Does it happen when he or she moves out, finds a partner, becomes a parent? Or does it happen when you least expect it, in this case on your fourth distillery visit in as many days in the 95-degree July heat of Martinique, where your shirt sticks to you in the Caribbean humidity, the rhum agricole you’re chasing and tasting around this French West Indies island vaporizes fragrantly out of your pores, the roads are twisty and winding, the roundabouts devilish, the GPS hapless, and the rugged jungle so beautiful you care little that you’re not sure where you are?
We — mother and son — emerge from the tangle like Livingstone and Stanley into an emerald valley dotted with crimson buildings, the silvery echo of water tumbling over rocks in the distance. The Rhum J.M distillery is our day’s destination. I park the car and watch my 22-year-old son, Adrian, unfold his man-size frame out of the tiny vehicle and stretch. “There’s the river,” he says, eyeing a glisten not far from the dirt parking lot. “Let’s check it out before we go in.”
I’m craving the air-conditioned promise of the J.M tasting room, but I do what my son tells me — not my normal parenting style — because he’s the mastermind of this trip and it’s his to orchestrate. It’s my job to step back and follow his lead.
A spur-of-the-moment proposal
This all began with an earnest, albeit impulsive, curveball from me. Offered a job as the travel editor of Coastal Living magazine, I’d moved nearly a thousand miles away from my out-of-college kids. As I ascended into a dizzying schedule of destinations, I was traveling more than I ever had — but solo. It had been a disconcerting switch. We had been a traveling family, and after their father and I divorced, I maintained a road-tripping, getaway-dotted rhythm with my son and his older sister. With Adrian, whom I felt deserved a double dose of adventure after he’d been deprived of daily life with his dad, I’d concocted journeys out of my vision of Boy’s Life: an exotic car festival in Florida, fishing the St. Lawrence River, driving the length of California with two of his skateboards in the back seat of a red convertible Mustang. With those quirky journeys quietly grew a companionable new relationship between us that transcended the built-in mother-son bond. While I’d always been happy, I felt, to let Adrian grow up and grow independent of me, I found myself missing one of my favorite travel companions.

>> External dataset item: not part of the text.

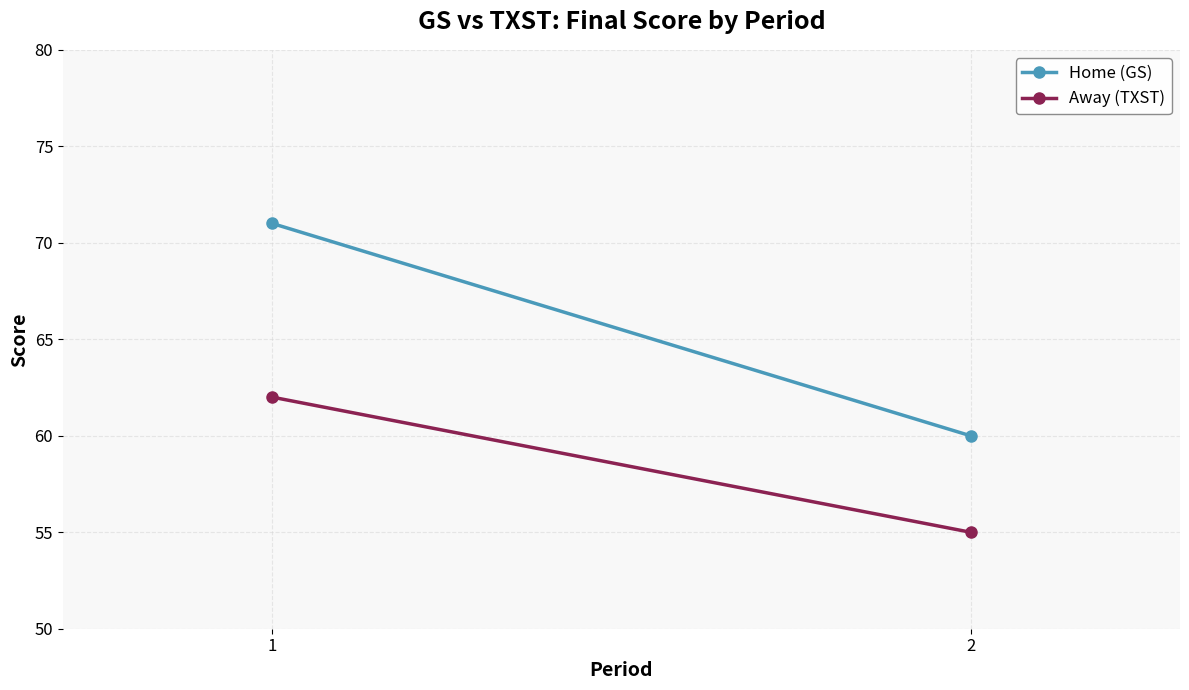

At which category is the sum across all series the highest?

1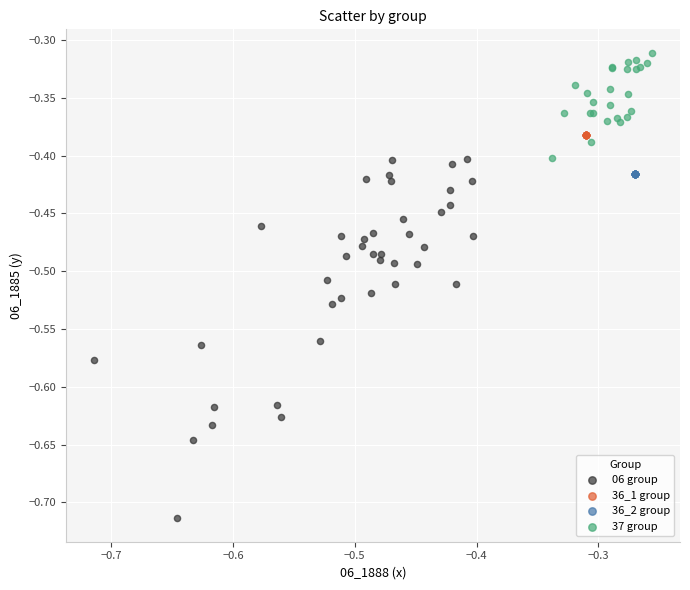

What are all the series names shown in the legend?

06 group, 36_1 group, 36_2 group, 37 group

On a quiet spring Saturday in my new home, I mulled this a bit over coffee and thought it was time to propose a trip for the two of us. My travel-control instincts kicked in: What would he love? What would tickle his fancy? I began sorting out the things I knew about my child, like going over a résumé — since toddlerhood, his sturdy grace and love of playing any game; from high school, his strong Spanish; from college, his pursuit of physics, architecture and art. What was a Man’s Life adventure for my kid, I wondered?